Hack/Slash Resurrection is the revival of the Hack/Slash franchise. Despite not being written by the main writer of the series, Tim Seeley, Tini Howard makes sure it’s a well rounded revival to the series.
So what’s it about?
The official summary reads:
The fan-favorite title returns with hot new writer, TINI HOWARD! Cassie Hack has been living off the grid, but when a new monstrous threat arises to torment promiscuous teens, it’s time for Cassie to pick up the baseball bat once again! Gory, sexy, twisted, and funny…HACK IS BACK!
What’s the story?
Cassie Slash is living on a remote mountain with her cat after quitting the monster hunting business and instead makes money by streaming herself playing video games on a Twitch-like platform. However, she keeps receiving undead prison inmates that are being resurrected and sent her way by the doctor at the nearby prison for yet unknown reasons. After being offered a job as a counselor at a nearby camp and having another set of the undead inmates crawling to her secluded home, she decides to set off with her cat to the camp.

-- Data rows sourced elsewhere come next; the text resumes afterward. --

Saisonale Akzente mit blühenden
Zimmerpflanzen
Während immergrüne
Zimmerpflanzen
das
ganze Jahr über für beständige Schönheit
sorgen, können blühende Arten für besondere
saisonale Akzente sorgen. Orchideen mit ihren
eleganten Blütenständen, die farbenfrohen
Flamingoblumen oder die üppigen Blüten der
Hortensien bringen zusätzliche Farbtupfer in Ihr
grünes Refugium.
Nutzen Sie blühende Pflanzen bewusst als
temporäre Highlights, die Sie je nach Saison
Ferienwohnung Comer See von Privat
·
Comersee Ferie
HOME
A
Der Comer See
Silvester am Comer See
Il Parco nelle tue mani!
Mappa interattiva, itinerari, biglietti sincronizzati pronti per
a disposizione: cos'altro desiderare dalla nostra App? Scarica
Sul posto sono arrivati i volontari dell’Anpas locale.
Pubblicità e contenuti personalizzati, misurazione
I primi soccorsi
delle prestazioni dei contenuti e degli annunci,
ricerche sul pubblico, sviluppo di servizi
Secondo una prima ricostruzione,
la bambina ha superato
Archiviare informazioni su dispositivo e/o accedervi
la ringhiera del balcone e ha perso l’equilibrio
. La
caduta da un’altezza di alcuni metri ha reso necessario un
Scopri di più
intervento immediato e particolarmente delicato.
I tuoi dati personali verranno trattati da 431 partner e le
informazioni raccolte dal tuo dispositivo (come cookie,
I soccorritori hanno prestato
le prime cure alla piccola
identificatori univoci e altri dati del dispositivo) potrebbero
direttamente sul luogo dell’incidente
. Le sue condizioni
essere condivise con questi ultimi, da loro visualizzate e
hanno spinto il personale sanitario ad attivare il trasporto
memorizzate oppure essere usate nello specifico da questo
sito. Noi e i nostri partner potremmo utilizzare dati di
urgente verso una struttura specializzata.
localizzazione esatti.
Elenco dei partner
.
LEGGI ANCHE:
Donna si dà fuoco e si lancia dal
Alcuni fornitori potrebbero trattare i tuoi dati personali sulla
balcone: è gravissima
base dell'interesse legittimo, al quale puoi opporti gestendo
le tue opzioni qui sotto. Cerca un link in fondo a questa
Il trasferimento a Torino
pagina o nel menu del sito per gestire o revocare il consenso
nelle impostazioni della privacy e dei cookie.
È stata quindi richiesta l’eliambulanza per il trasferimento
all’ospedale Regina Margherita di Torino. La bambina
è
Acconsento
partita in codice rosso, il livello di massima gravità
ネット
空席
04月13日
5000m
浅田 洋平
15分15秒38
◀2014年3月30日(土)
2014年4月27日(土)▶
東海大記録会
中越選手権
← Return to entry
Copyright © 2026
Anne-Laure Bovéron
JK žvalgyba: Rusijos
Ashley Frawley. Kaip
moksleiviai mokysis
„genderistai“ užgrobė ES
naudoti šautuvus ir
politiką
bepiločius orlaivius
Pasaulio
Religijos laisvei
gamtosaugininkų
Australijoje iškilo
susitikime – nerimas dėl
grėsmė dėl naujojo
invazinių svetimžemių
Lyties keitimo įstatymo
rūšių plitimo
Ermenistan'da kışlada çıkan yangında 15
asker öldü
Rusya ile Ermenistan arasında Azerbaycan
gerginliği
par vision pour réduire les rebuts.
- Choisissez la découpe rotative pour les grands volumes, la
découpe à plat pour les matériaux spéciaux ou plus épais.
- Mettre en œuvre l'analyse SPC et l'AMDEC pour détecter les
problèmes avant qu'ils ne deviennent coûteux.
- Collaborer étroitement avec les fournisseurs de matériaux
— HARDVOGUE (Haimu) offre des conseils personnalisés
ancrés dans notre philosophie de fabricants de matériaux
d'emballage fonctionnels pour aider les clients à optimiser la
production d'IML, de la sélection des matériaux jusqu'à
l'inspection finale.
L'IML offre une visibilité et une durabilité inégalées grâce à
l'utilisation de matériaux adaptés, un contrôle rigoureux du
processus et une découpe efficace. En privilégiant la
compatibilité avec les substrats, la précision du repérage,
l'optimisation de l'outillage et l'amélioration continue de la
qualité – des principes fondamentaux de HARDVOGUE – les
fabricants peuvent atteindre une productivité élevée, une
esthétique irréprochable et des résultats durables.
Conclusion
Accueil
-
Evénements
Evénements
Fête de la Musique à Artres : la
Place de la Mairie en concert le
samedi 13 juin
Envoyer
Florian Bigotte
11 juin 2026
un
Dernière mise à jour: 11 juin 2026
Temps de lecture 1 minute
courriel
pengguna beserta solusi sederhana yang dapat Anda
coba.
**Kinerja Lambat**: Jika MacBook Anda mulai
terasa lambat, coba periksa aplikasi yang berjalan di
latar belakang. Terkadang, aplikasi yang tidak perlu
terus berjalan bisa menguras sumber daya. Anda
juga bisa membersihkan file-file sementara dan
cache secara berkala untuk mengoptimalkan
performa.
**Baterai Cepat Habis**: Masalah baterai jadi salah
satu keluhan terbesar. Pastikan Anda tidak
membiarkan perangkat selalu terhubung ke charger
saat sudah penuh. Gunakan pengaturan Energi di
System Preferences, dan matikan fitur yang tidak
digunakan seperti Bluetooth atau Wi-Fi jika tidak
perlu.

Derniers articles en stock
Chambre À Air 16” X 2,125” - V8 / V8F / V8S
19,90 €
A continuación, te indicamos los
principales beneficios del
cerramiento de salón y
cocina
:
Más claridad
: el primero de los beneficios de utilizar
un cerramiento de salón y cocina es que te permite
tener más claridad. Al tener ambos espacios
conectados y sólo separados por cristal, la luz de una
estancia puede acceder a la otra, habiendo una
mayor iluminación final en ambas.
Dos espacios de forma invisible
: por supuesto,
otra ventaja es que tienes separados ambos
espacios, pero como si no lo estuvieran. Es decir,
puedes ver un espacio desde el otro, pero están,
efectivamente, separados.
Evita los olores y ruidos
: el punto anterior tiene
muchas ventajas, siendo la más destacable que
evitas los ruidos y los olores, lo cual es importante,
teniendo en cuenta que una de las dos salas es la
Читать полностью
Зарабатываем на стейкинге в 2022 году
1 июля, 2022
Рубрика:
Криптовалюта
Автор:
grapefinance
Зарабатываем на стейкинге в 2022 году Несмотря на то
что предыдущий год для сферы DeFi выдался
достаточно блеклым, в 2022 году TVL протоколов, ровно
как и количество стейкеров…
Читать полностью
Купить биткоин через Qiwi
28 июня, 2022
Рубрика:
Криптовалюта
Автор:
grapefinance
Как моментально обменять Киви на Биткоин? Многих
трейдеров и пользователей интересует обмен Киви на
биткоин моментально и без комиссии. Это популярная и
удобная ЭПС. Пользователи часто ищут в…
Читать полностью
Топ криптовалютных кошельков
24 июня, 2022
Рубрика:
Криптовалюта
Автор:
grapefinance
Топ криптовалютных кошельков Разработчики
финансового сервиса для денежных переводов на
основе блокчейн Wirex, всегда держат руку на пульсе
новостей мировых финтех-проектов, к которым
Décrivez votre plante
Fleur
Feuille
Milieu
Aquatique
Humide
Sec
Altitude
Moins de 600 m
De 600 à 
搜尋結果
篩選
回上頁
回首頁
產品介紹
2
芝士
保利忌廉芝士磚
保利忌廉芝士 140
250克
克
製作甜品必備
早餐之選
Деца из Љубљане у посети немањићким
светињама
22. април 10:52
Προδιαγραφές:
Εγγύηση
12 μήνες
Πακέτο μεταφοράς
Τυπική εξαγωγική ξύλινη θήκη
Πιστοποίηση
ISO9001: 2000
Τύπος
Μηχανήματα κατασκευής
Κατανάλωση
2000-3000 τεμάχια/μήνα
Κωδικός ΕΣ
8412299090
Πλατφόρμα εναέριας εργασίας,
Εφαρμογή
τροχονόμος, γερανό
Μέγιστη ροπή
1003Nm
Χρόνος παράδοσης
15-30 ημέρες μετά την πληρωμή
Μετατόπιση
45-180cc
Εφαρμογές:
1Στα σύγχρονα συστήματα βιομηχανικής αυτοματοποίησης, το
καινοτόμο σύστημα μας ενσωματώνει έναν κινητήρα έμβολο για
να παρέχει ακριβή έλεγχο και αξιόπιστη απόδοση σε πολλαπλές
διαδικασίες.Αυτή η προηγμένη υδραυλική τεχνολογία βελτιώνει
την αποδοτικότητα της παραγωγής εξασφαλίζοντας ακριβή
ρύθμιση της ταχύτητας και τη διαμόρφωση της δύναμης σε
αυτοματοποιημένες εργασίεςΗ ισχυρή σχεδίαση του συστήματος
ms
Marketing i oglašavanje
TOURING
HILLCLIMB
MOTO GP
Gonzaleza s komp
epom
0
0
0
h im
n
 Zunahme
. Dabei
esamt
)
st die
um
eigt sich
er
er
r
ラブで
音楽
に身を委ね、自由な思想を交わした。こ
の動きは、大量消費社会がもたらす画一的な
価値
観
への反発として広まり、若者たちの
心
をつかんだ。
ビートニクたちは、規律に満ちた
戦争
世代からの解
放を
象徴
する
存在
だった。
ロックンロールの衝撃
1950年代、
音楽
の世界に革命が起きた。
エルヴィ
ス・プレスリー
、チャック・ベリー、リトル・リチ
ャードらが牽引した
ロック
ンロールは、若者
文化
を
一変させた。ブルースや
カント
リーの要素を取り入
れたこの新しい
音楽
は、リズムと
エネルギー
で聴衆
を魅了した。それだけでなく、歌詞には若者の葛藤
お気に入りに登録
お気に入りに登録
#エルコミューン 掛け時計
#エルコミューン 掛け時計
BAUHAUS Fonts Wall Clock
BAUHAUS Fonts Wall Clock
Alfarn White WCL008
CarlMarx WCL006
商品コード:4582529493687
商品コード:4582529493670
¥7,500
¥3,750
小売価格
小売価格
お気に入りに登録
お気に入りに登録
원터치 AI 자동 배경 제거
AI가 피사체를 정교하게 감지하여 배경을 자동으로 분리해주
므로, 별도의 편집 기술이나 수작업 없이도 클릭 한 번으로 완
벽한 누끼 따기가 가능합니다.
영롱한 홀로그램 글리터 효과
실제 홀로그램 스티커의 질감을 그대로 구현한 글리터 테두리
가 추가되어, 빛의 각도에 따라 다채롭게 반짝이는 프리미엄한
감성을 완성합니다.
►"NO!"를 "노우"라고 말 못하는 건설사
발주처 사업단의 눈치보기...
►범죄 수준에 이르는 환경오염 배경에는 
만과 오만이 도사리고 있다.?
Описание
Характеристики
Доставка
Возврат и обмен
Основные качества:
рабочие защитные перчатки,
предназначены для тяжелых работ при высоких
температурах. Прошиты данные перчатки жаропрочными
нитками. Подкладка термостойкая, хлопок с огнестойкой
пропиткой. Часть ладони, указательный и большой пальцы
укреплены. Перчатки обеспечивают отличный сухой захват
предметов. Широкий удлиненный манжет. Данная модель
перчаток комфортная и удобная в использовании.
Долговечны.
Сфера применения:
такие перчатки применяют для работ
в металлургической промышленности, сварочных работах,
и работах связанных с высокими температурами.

What was good and bad about it?
The issue has a clear and concise setup of where it intends to go with the story going forth. It sets up who the main character is, provides a brief history narrated by the main character and gives a clear direction the character is going towards. The pacing of the issue is also incredibly well done for a first issue as it brings in new readers by telling them the information they need to know as well as managing to feel fresh for returning fans. While the story is nothing that is a drastic change in the genre, it is however an easy to understand and read plot that fits in with the horror genre that the series is a part of. The first issue sets up two locations that are very often used in anything within the horror genre: the abandoned, snow-covered mountain away from civilization, and the camp filled with teens by a lake. Of course this also has the spin that all the people in those locations are armed with weapons compared to the usual tropes where they are usually unarmed and incompetent.
And the art?
The art of the issue is incredibly stylized and runs with a simple yet perfectly good looking design that doesn’t show an incredible amount of detail, but still contains enough to easily be followed and have distinct designs. The issue’s designs use a lot of simple shapes to show the shapes of characters and then expands on that by adding the initial details on the inside of the shapes that connect to create the characters.
Hack/Slash: Resurrection is a great opener to the newest installment in the franchise and is perfect for new readers and older ones alike.